In fact, by the time Huff arrived at the hospital, he was more worried about the game than his head.
"He was just angry that he was out of the game," Tim says. "He felt cheated. He said, 'I didn't get my money's worth. It was my first time in Yankee Stadium.' I told him, 'We didn't get our money's worth out of those seats, either, because I'm sure they weren't cheap.'"
There are lessons Huff will take from the whole ordeal. For one, he learned about a side of A-Rod that the rest of us don't see. A caring, considerate side that worried about Huff and his family.
Huff was on the bus back to the team hotel, after doctors performed a CT scan that revealed no brain damage, when Rodriguez called him to apologize for what had happened. Huff didn't recognize the number with the 212 area code, and he didn't know if the "Alex" on the other end of the line was one of his friends named Alex from back home.
"It took me a minute to realize who it was," Huff says. "I know he was shaken up, so I just tried to get him to laugh a little bit. I told him, 'Is that all you got? You only put me in the hospital for a couple hours.'"
Tim viewed the incident from his perspective as Huff's personal pitching coach, the guy who is always critiquing his little brother's outings and looking for ways he can improve.
"I told him, 'You know why you got hit in the head?'" Tim recalls. "'The moral of the story is A, how many times have we talked about going in on guys? And B, it was an elevated changeup. How many times do we talk about getting that changeup down? If you get that down, it's a double play to [second baseman Mark] Grudzielanek.'"

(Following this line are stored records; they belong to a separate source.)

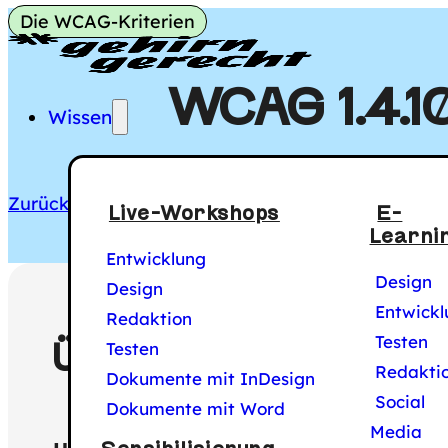
Die WCAG-Kriterien
Gehirngerecht Digi
Hauptmenü
WCAG 1.4.10
Wissen
Zurück zu allen WCAG-Kriterien
Live-Workshops
E-
Learni
Entwicklung
Design
Design
Entwickl
Redaktion
Testen
Testen
ÜBERBLICK
Redakti
Dokumente mit InDesign
Social
Dokumente mit Word
Media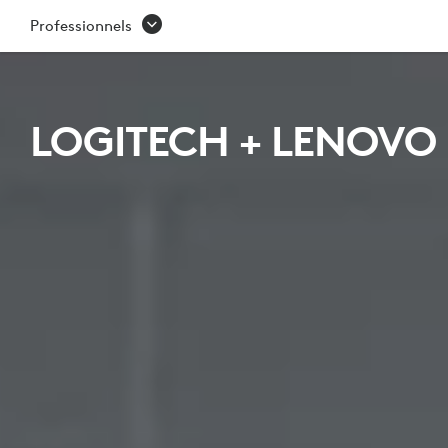
LENOVO
Professionnels
LOGITECH + LENOVO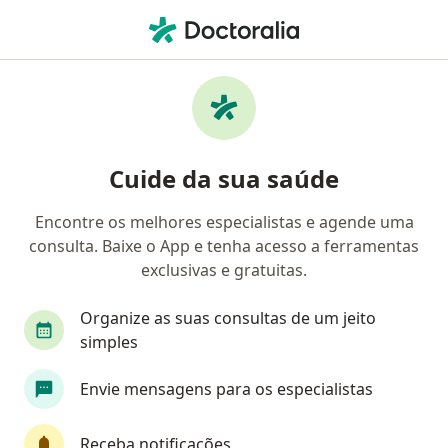
Men
Alergias A Animais De Estimação • Curitiba, Paraná PR
Filtros
• 1
Convênio
Mapa
Profissionais com experiência Alergias a
Cuide da sua saúde
animais de estimação, Curitiba
Encontre os melhores especialistas e agende uma
consulta. Baixe o App e tenha acesso a ferramentas
Qual especialização você está procurando?
exclusivas e gratuitas.
Dermatologista
Pediatra
Pneumologista 
Organize as suas consultas de um jeito
simples
Envie mensagens para os especialistas
Receba notificações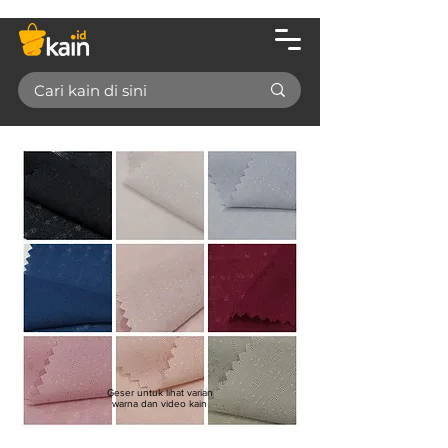
Geser untuk lihat varian
warna dan video kain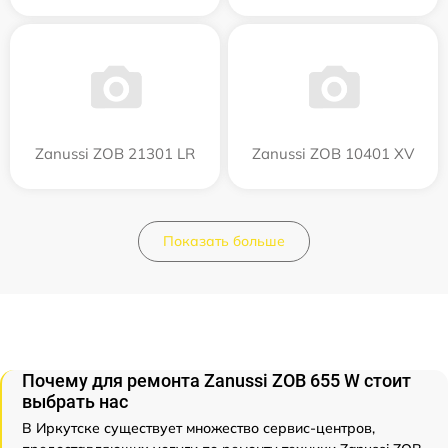
Zanussi ZOB 21301 LR
Zanussi ZOB 10401 XV
Показать больше
Почему для ремонта Zanussi ZOB 655 W стоит
выбрать нас
В Иркутске существует множество сервис-центров,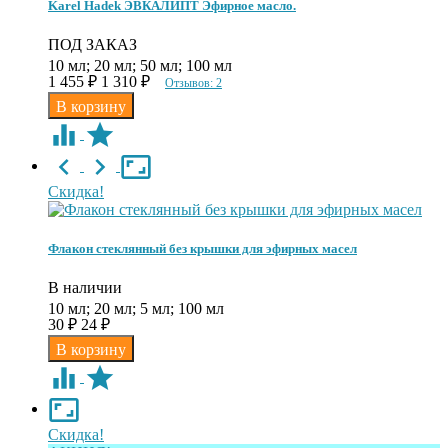
Karel Hadek ЭВКАЛИПТ Эфирное масло.
ПОД ЗАКАЗ
10 мл; 20 мл; 50 мл; 100 мл
1 455
₽
1 310
₽
Отзывов: 2
Скидка!
Флакон стеклянный без крышки для эфирных масел
В наличии
10 мл; 20 мл; 5 мл; 100 мл
30
₽
24
₽
Скидка!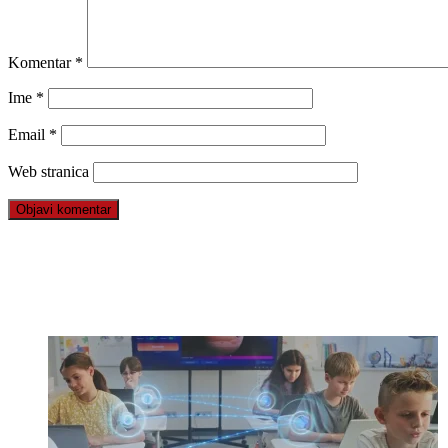
Komentar
*
Ime
*
Email
*
Web stranica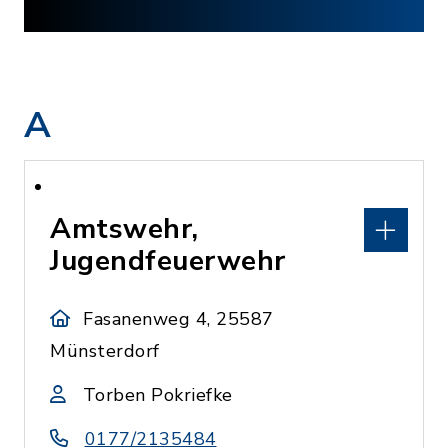
A
Amtswehr,
Jugendfeuerwehr
Fasanenweg 4, 25587
Münsterdorf
Torben Pokriefke
0177/2135484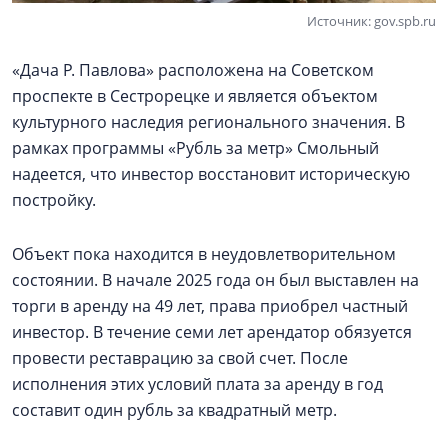
Источник: gov.spb.ru
«Дача Р. Павлова» расположена на Советском
проспекте в Сестрорецке и является объектом
культурного наследия регионального значения. В
рамках программы «Рубль за метр» Смольный
надеется, что инвестор восстановит историческую
постройку.
Объект пока находится в неудовлетворительном
состоянии. В начале 2025 года он был выставлен на
торги в аренду на 49 лет, права приобрел частный
инвестор. В течение семи лет арендатор обязуется
провести реставрацию за свой счет. После
исполнения этих условий плата за аренду в год
составит один рубль за квадратный метр.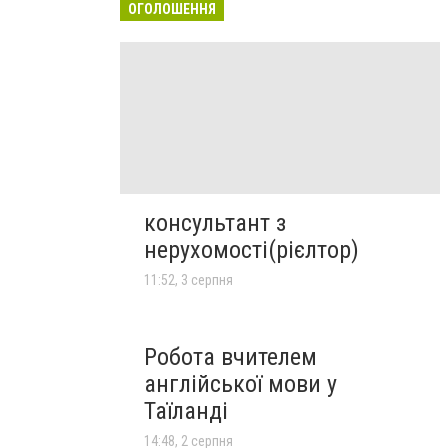
ОГОЛОШЕННЯ
консультант з
нерухомості(рієлтор)
11:52, 3 серпня
Робота вчителем
англійської мови у
Таїланді
14:48, 2 серпня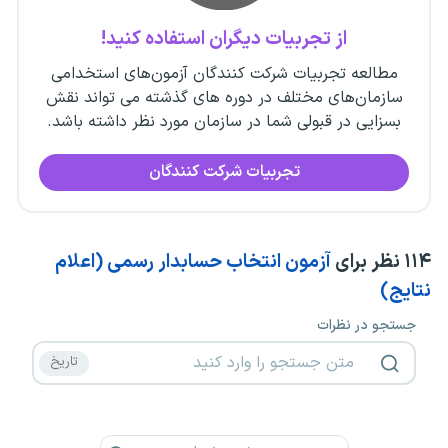
از تجربیات دیگران استفاده کنید!
مطالعه تجربیات شرکت کنندگان آزمون‌های استخدامی
سازمان‌های مختلف در دوره های گذشته می تواند نقش
بسزایی در قبولی شما در سازمان مورد نظر داشته باشد.
تجربیات شرکت کنندگان
۱۱۴
نظر برای
آزمون انتخاب حسابدار رسمی (اعلام
نتایج)
جستجو در نظرات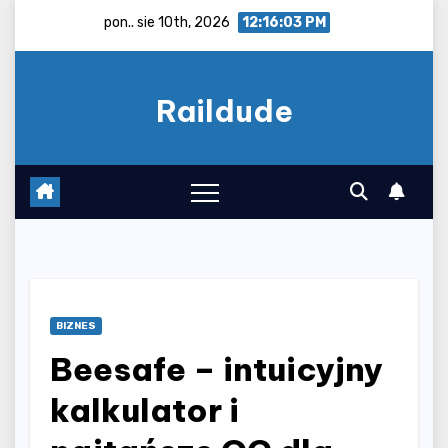
Skip
pon.. sie 10th, 2026
12:16:04 PM
to
content
Raildude
BIZNES
Beesafe – intuicyjny
kalkulator i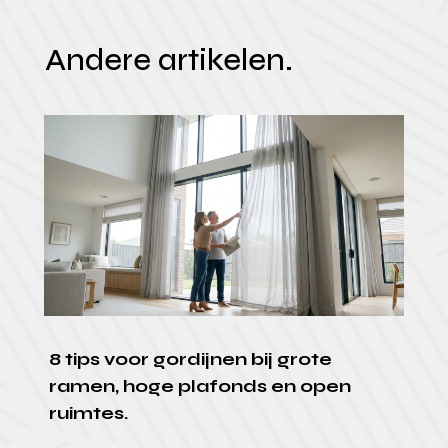
Andere artikelen.
8 tips voor gordijnen bij grote
ramen, hoge plafonds en open
ruimtes.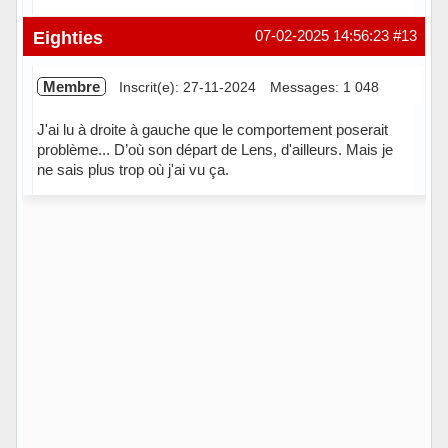
Hors ligne
Eighties
07-02-2025 14:56:23
#13
Membre
Inscrit(e): 27-11-2024
Messages: 1 048
J'ai lu à droite à gauche que le comportement poserait
problème... D’où son départ de Lens, d'ailleurs. Mais je
ne sais plus trop où j'ai vu ça.
Hors ligne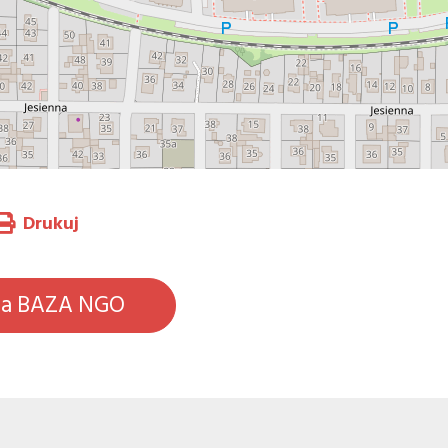
Drukuj
na BAZA NGO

That's a lesson Huff hopes to remember when he returns to the mound Thursday. He insists he's not fearful of another comebacker. He knows that he's pitched more than 1,000 games in his lifetime and been hit exactly twice -- once in the arm, and then this Bronx beaning. He's not expecting any signs of shellshock, nor is an Indians team that subjected him to neuropsychological testing.
All that lingers for Huff is that slight bruise and the immeasurable appreciation he feels to still be here, not only living but still doing what he loves.
"It definitely puts life in perspective," he says. "I dodged a huge, huge bullet."